■ Your instructions ■
Repeat each line of the data exactly as written.

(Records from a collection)
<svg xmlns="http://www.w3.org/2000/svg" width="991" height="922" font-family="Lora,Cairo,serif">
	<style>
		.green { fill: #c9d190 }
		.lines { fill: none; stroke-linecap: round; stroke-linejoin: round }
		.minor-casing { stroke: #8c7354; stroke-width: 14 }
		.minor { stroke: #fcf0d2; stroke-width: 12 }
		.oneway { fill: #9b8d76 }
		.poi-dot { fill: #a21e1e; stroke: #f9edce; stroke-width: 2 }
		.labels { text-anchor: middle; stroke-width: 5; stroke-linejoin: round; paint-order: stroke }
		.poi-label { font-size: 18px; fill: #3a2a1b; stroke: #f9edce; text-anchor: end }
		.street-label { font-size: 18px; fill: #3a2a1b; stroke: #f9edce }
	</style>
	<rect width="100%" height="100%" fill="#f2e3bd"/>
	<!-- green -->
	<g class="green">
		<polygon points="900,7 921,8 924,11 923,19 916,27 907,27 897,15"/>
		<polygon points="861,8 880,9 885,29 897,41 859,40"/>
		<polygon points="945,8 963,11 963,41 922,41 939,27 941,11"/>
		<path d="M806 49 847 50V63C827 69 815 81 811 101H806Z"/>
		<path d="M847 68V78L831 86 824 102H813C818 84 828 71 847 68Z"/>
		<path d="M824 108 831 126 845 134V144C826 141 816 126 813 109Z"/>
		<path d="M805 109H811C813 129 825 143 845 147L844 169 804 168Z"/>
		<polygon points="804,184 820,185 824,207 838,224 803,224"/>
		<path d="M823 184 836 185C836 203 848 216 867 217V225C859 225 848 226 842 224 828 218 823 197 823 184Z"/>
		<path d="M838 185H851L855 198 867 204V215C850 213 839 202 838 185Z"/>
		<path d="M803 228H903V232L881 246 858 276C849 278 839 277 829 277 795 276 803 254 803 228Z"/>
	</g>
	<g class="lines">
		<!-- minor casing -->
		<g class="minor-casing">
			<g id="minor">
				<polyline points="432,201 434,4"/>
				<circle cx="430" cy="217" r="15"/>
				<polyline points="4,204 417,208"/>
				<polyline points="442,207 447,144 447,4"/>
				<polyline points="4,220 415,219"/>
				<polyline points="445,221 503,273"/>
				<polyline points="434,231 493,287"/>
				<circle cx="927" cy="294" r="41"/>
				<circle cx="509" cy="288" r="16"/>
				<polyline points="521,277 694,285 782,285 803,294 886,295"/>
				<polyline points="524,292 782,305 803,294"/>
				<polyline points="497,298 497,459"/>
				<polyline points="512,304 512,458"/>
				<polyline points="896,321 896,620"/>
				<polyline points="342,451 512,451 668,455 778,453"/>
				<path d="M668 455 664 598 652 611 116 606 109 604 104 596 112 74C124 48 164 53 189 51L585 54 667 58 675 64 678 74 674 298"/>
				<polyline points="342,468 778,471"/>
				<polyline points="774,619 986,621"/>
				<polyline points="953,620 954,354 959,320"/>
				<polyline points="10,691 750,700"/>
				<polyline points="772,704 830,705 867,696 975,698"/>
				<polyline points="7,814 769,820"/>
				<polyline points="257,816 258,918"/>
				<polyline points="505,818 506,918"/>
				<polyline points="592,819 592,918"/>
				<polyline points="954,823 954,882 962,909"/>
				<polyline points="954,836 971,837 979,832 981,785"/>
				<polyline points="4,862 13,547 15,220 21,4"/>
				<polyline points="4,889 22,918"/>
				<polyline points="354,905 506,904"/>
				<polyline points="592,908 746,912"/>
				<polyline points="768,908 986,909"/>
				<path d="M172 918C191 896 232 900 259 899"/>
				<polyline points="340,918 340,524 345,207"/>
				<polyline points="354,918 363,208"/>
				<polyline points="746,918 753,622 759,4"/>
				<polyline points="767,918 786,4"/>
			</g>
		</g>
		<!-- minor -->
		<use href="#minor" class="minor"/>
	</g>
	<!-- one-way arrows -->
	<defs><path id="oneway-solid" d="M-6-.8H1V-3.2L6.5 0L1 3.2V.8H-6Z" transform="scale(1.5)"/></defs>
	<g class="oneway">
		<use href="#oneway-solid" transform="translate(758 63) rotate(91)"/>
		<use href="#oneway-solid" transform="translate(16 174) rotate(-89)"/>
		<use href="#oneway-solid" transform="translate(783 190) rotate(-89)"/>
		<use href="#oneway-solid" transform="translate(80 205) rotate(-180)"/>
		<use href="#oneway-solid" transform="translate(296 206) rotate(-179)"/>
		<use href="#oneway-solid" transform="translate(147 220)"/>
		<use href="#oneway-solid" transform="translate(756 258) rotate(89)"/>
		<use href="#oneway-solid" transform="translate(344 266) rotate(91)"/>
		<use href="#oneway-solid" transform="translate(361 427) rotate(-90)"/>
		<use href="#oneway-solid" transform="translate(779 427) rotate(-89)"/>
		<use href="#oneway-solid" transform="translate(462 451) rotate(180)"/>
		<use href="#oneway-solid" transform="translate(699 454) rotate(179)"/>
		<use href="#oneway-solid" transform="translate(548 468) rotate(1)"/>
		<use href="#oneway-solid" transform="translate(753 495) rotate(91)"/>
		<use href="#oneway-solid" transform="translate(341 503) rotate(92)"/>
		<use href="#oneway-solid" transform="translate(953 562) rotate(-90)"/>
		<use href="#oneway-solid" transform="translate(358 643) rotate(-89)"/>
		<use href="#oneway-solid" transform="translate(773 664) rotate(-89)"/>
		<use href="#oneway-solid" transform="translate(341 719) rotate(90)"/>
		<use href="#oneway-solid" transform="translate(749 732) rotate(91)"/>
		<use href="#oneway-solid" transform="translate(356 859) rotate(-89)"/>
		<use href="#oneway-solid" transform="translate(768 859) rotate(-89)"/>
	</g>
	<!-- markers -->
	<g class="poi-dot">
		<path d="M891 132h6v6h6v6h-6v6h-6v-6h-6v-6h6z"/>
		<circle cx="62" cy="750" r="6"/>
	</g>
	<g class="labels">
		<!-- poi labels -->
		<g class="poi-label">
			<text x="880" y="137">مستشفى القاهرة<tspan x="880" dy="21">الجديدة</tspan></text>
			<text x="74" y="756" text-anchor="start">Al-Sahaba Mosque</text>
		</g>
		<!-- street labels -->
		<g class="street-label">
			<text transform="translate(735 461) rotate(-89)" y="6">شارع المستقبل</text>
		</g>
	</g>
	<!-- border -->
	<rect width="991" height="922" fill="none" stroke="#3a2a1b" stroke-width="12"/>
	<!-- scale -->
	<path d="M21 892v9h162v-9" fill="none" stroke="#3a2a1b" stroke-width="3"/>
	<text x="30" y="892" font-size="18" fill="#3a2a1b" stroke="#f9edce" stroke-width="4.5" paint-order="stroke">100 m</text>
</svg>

■ Problem solution ■
<svg xmlns="http://www.w3.org/2000/svg" width="991" height="922" font-family="Lora,Cairo,serif">
	<style>
		.green { fill: #c9d190 }
		.lines { fill: none; stroke-linecap: round; stroke-linejoin: round }
		.minor-casing { stroke: #8c7354; stroke-width: 14 }
		.minor { stroke: #fcf0d2; stroke-width: 12 }
		.oneway { fill: #9b8d76 }
		.poi-dot { fill: #a21e1e; stroke: #f9edce; stroke-width: 2 }
		.labels { text-anchor: middle; stroke-width: 5; stroke-linejoin: round; paint-order: stroke }
		.poi-label { font-size: 18px; fill: #3a2a1b; stroke: #f9edce; text-anchor: end }
		.street-label { font-size: 18px; fill: #3a2a1b; stroke: #f9edce }
	</style>
	<rect width="100%" height="100%" fill="#f2e3bd"/>
	<!-- green -->
	<g class="green">
		<polygon points="900,7 921,8 924,11 923,19 916,27 907,27 897,15"/>
		<polygon points="861,8 880,9 885,29 897,41 859,40"/>
		<polygon points="945,8 963,11 963,41 922,41 939,27 941,11"/>
		<path d="M806 49 847 50V63C827 69 815 81 811 101H806Z"/>
		<path d="M847 68V78L831 86 824 102H813C818 84 828 71 847 68Z"/>
		<path d="M824 108 831 126 845 134V144C826 141 816 126 813 109Z"/>
		<path d="M805 109H811C813 129 825 143 845 147L844 169 804 168Z"/>
		<polygon points="804,184 820,185 824,207 838,224 803,224"/>
		<path d="M823 184 836 185C836 203 848 216 867 217V225C859 225 848 226 842 224 828 218 823 197 823 184Z"/>
		<path d="M838 185H851L855 198 867 204V215C850 213 839 202 838 185Z"/>
		<path d="M803 228H903V232L881 246 858 276C849 278 839 277 829 277 795 276 803 254 803 228Z"/>
	</g>
	<g class="lines">
		<!-- minor casing -->
		<g class="minor-casing">
			<g id="minor">
				<polyline points="432,201 434,4"/>
				<circle cx="430" cy="217" r="15"/>
				<polyline points="4,204 417,208"/>
				<polyline points="442,207 447,144 447,4"/>
				<polyline points="4,220 415,219"/>
				<polyline points="445,221 503,273"/>
				<polyline points="434,231 493,287"/>
				<circle cx="927" cy="294" r="41"/>
				<circle cx="509" cy="288" r="16"/>
				<polyline points="521,277 694,285 782,285 803,294 886,295"/>
				<polyline points="524,292 782,305 803,294"/>
				<polyline points="497,298 497,459"/>
				<polyline points="512,304 512,458"/>
				<polyline points="896,321 896,620"/>
				<polyline points="342,451 512,451 668,455 778,453"/>
				<path d="M668 455 664 598 652 611 116 606 109 604 104 596 112 74C124 48 164 53 189 51L585 54 667 58 675 64 678 74 674 298"/>
				<polyline points="342,468 778,471"/>
				<polyline points="774,619 986,621"/>
				<polyline points="953,620 954,354 959,320"/>
				<polyline points="10,691 750,700"/>
				<polyline points="772,704 830,705 867,696 975,698"/>
				<polyline points="7,814 769,820"/>
				<polyline points="257,816 258,918"/>
				<polyline points="505,818 506,918"/>
				<polyline points="592,819 592,918"/>
				<polyline points="954,823 954,882 962,909"/>
				<polyline points="954,836 971,837 979,832 981,785"/>
				<polyline points="4,862 13,547 15,220 21,4"/>
				<polyline points="4,889 22,918"/>
				<polyline points="354,905 506,904"/>
				<polyline points="592,908 746,912"/>
				<polyline points="768,908 986,909"/>
				<path d="M172 918C191 896 232 900 259 899"/>
				<polyline points="340,918 340,524 345,207"/>
				<polyline points="354,918 363,208"/>
				<polyline points="746,918 753,622 759,4"/>
				<polyline points="767,918 786,4"/>
			</g>
		</g>
		<!-- minor -->
		<use href="#minor" class="minor"/>
	</g>
	<!-- one-way arrows -->
	<defs><path id="oneway-solid" d="M-6-.8H1V-3.2L6.5 0L1 3.2V.8H-6Z" transform="scale(1.5)"/></defs>
	<g class="oneway">
		<use href="#oneway-solid" transform="translate(758 63) rotate(91)"/>
		<use href="#oneway-solid" transform="translate(16 174) rotate(-89)"/>
		<use href="#oneway-solid" transform="translate(783 190) rotate(-89)"/>
		<use href="#oneway-solid" transform="translate(80 205) rotate(-180)"/>
		<use href="#oneway-solid" transform="translate(296 206) rotate(-179)"/>
		<use href="#oneway-solid" transform="translate(147 220)"/>
		<use href="#oneway-solid" transform="translate(756 258) rotate(89)"/>
		<use href="#oneway-solid" transform="translate(344 266) rotate(91)"/>
		<use href="#oneway-solid" transform="translate(361 427) rotate(-90)"/>
		<use href="#oneway-solid" transform="translate(779 427) rotate(-89)"/>
		<use href="#oneway-solid" transform="translate(462 451) rotate(180)"/>
		<use href="#oneway-solid" transform="translate(699 454) rotate(179)"/>
		<use href="#oneway-solid" transform="translate(548 468) rotate(1)"/>
		<use href="#oneway-solid" transform="translate(753 495) rotate(91)"/>
		<use href="#oneway-solid" transform="translate(341 503) rotate(92)"/>
		<use href="#oneway-solid" transform="translate(953 562) rotate(-90)"/>
		<use href="#oneway-solid" transform="translate(358 643) rotate(-89)"/>
		<use href="#oneway-solid" transform="translate(773 664) rotate(-89)"/>
		<use href="#oneway-solid" transform="translate(341 719) rotate(90)"/>
		<use href="#oneway-solid" transform="translate(749 732) rotate(91)"/>
		<use href="#oneway-solid" transform="translate(356 859) rotate(-89)"/>
		<use href="#oneway-solid" transform="translate(768 859) rotate(-89)"/>
	</g>
	<!-- markers -->
	<g class="poi-dot">
		<path d="M891 132h6v6h6v6h-6v6h-6v-6h-6v-6h6z"/>
		<circle cx="62" cy="750" r="6"/>
	</g>
	<g class="labels">
		<!-- poi labels -->
		<g class="poi-label">
			<text x="880" y="137">مستشفى القاهرة<tspan x="880" dy="21">الجديدة</tspan></text>
			<text x="74" y="756" text-anchor="start">Al-Sahaba Mosque</text>
		</g>
		<!-- street labels -->
		<g class="street-label">
			<text transform="translate(735 461) rotate(-89)" y="6">شارع المستقبل</text>
		</g>
	</g>
	<!-- border -->
	<rect width="991" height="922" fill="none" stroke="#3a2a1b" stroke-width="12"/>
	<!-- scale -->
	<path d="M21 892v9h162v-9" fill="none" stroke="#3a2a1b" stroke-width="3"/>
	<text x="30" y="892" font-size="18" fill="#3a2a1b" stroke="#f9edce" stroke-width="4.5" paint-order="stroke">100 m</text>
</svg>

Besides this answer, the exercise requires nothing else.